**DIRECTIONS**
Your answer must be the records, copied with no change.

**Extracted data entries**
==================================================

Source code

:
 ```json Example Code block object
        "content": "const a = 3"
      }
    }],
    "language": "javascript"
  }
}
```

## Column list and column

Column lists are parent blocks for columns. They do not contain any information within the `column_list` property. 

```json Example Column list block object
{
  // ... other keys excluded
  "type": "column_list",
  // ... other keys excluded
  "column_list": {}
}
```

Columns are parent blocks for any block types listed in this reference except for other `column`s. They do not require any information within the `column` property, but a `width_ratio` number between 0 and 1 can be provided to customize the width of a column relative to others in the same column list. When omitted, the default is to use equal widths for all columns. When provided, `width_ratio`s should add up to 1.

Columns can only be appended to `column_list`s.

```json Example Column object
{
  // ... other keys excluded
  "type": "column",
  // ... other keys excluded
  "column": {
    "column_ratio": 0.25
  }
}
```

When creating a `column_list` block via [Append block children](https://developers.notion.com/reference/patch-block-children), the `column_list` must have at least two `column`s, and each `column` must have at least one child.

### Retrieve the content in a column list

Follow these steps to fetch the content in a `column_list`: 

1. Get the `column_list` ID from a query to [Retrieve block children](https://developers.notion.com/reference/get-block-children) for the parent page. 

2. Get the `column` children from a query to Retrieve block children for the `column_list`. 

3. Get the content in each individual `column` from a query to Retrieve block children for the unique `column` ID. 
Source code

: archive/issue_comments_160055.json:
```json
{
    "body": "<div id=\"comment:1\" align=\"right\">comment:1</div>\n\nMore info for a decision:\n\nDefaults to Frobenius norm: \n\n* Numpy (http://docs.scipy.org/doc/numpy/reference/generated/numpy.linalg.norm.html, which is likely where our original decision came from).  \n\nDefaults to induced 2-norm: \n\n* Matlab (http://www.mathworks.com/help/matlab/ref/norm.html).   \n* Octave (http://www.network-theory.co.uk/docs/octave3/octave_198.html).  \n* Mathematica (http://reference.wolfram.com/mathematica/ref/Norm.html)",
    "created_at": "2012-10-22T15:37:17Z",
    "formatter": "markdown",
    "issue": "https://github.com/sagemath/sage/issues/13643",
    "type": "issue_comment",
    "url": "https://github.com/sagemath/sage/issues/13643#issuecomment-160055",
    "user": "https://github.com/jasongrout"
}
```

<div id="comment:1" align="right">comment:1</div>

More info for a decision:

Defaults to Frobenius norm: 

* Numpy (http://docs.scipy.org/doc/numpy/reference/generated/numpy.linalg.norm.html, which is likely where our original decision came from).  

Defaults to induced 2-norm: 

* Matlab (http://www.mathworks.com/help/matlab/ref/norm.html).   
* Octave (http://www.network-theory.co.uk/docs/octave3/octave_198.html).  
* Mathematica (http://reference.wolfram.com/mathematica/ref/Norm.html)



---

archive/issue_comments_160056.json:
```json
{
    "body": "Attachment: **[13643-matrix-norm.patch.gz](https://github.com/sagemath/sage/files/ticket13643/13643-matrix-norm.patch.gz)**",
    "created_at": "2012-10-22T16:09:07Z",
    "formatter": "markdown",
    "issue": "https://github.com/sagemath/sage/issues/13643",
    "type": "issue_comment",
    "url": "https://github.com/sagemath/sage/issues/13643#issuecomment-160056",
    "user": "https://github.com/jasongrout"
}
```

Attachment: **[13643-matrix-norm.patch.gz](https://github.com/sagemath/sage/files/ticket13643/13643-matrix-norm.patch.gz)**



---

==================================================

**WRITTEN REPLY**
Source code

:
 ```json Example Code block object
        "content": "const a = 3"
      }
    }],
    "language": "javascript"
  }
}
```

## Column list and column

Column lists are parent blocks for columns. They do not contain any information within the `column_list` property. 

```json Example Column list block object
{
  // ... other keys excluded
  "type": "column_list",
  // ... other keys excluded
  "column_list": {}
}
```

Columns are parent blocks for any block types listed in this reference except for other `column`s. They do not require any information within the `column` property, but a `width_ratio` number between 0 and 1 can be provided to customize the width of a column relative to others in the same column list. When omitted, the default is to use equal widths for all columns. When provided, `width_ratio`s should add up to 1.

Columns can only be appended to `column_list`s.

```json Example Column object
{
  // ... other keys excluded
  "type": "column",
  // ... other keys excluded
  "column": {
    "column_ratio": 0.25
  }
}
```

When creating a `column_list` block via [Append block children](https://developers.notion.com/reference/patch-block-children), the `column_list` must have at least two `column`s, and each `column` must have at least one child.

### Retrieve the content in a column list

Follow these steps to fetch the content in a `column_list`: 

1. Get the `column_list` ID from a query to [Retrieve block children](https://developers.notion.com/reference/get-block-children) for the parent page. 

2. Get the `column` children from a query to Retrieve block children for the `column_list`. 

3. Get the content in each individual `column` from a query to Retrieve block children for the unique `column` ID. 
Source code

: archive/issue_comments_160055.json:
```json
{
    "body": "<div id=\"comment:1\" align=\"right\">comment:1</div>\n\nMore info for a decision:\n\nDefaults to Frobenius norm: \n\n* Numpy (http://docs.scipy.org/doc/numpy/reference/generated/numpy.linalg.norm.html, which is likely where our original decision came from).  \n\nDefaults to induced 2-norm: \n\n* Matlab (http://www.mathworks.com/help/matlab/ref/norm.html).   \n* Octave (http://www.network-theory.co.uk/docs/octave3/octave_198.html).  \n* Mathematica (http://reference.wolfram.com/mathematica/ref/Norm.html)",
    "created_at": "2012-10-22T15:37:17Z",
    "formatter": "markdown",
    "issue": "https://github.com/sagemath/sage/issues/13643",
    "type": "issue_comment",
    "url": "https://github.com/sagemath/sage/issues/13643#issuecomment-160055",
    "user": "https://github.com/jasongrout"
}
```

<div id="comment:1" align="right">comment:1</div>

More info for a decision:

Defaults to Frobenius norm: 

* Numpy (http://docs.scipy.org/doc/numpy/reference/generated/numpy.linalg.norm.html, which is likely where our original decision came from).  

Defaults to induced 2-norm: 

* Matlab (http://www.mathworks.com/help/matlab/ref/norm.html).   
* Octave (http://www.network-theory.co.uk/docs/octave3/octave_198.html).  
* Mathematica (http://reference.wolfram.com/mathematica/ref/Norm.html)



---

archive/issue_comments_160056.json:
```json
{
    "body": "Attachment: **[13643-matrix-norm.patch.gz](https://github.com/sagemath/sage/files/ticket13643/13643-matrix-norm.patch.gz)**",
    "created_at": "2012-10-22T16:09:07Z",
    "formatter": "markdown",
    "issue": "https://github.com/sagemath/sage/issues/13643",
    "type": "issue_comment",
    "url": "https://github.com/sagemath/sage/issues/13643#issuecomment-160056",
    "user": "https://github.com/jasongrout"
}
```

Attachment: **[13643-matrix-norm.patch.gz](https://github.com/sagemath/sage/files/ticket13643/13643-matrix-norm.patch.gz)**



---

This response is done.